JAKARTA: Malaysian crude palm oil futures edged up yesterday as investors bet prices would rise further after a long weekend because drought may lead to bigger demand for the tropical oil from key buyer India, traders said.
Traders said top palm producers Indonesia and Malaysia will benefit from any shortfall in India’s soy output, a situation that will drive prices higher.
“I think as a result of a shortfall, one million tonnes of (additional) palm oil will go to India,” said a trader at a Kuala Lumpur-based commodities brokerage.
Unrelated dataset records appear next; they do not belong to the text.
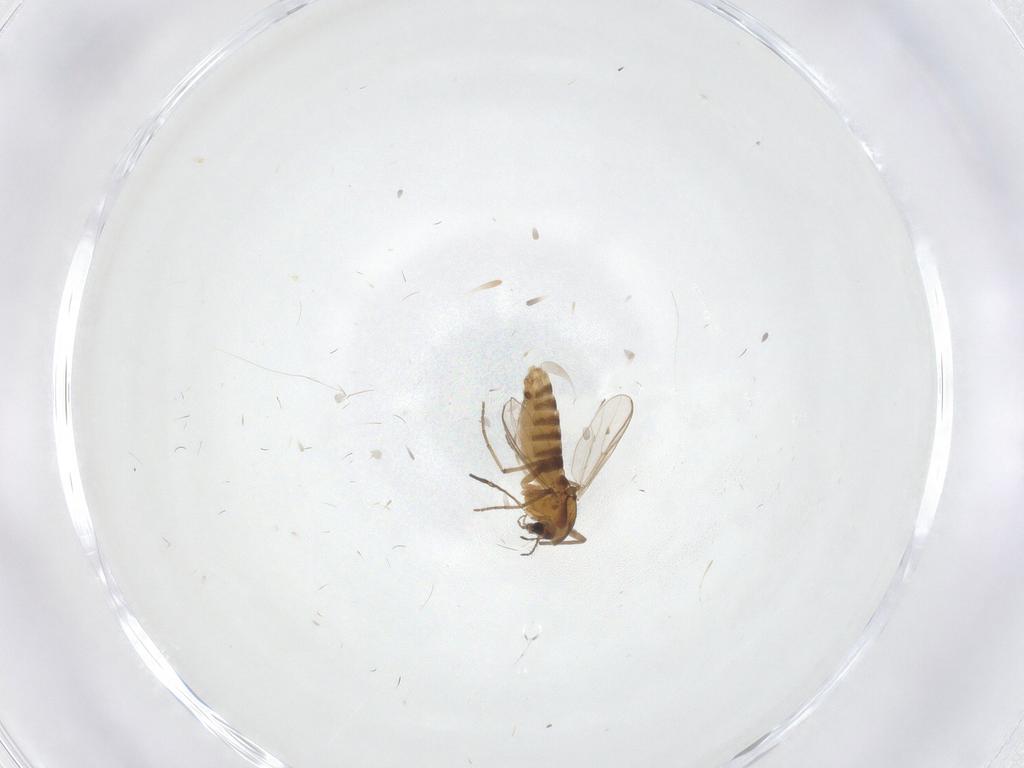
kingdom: Animalia
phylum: Arthropoda
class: Insecta
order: Diptera
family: Chironomidae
India’s soybean output may drop as much as 19 per cent in the new season because of failed monsoon rains, reducing soymeal export deals to a trickle, traders and industry officials said
Planting of soybeans, India’s main summer-sown oilseed crop, was delayed this year as the June-September monsoon rains arrived late in central India, the main producing region in the world’s top edible oils buyer.
“I think the palm price will go higher next month and will not be linked with soy,” the same trader said, adding that soy price upside is capped by US bumper crop outlook.
The benchmark November palm oil futures on the Bursa Malaysia Derivatives Exchange rose RM20, or 0.9 per cent, to RM2,366 per tonne. Overall volume was 13,584 lots of 25 tonnes each.
The market will be closed on Monday for a public holiday.
In the Malaysian physical market, palm oil for August and September delivery was traded at RM2,350 in the southern and central regions.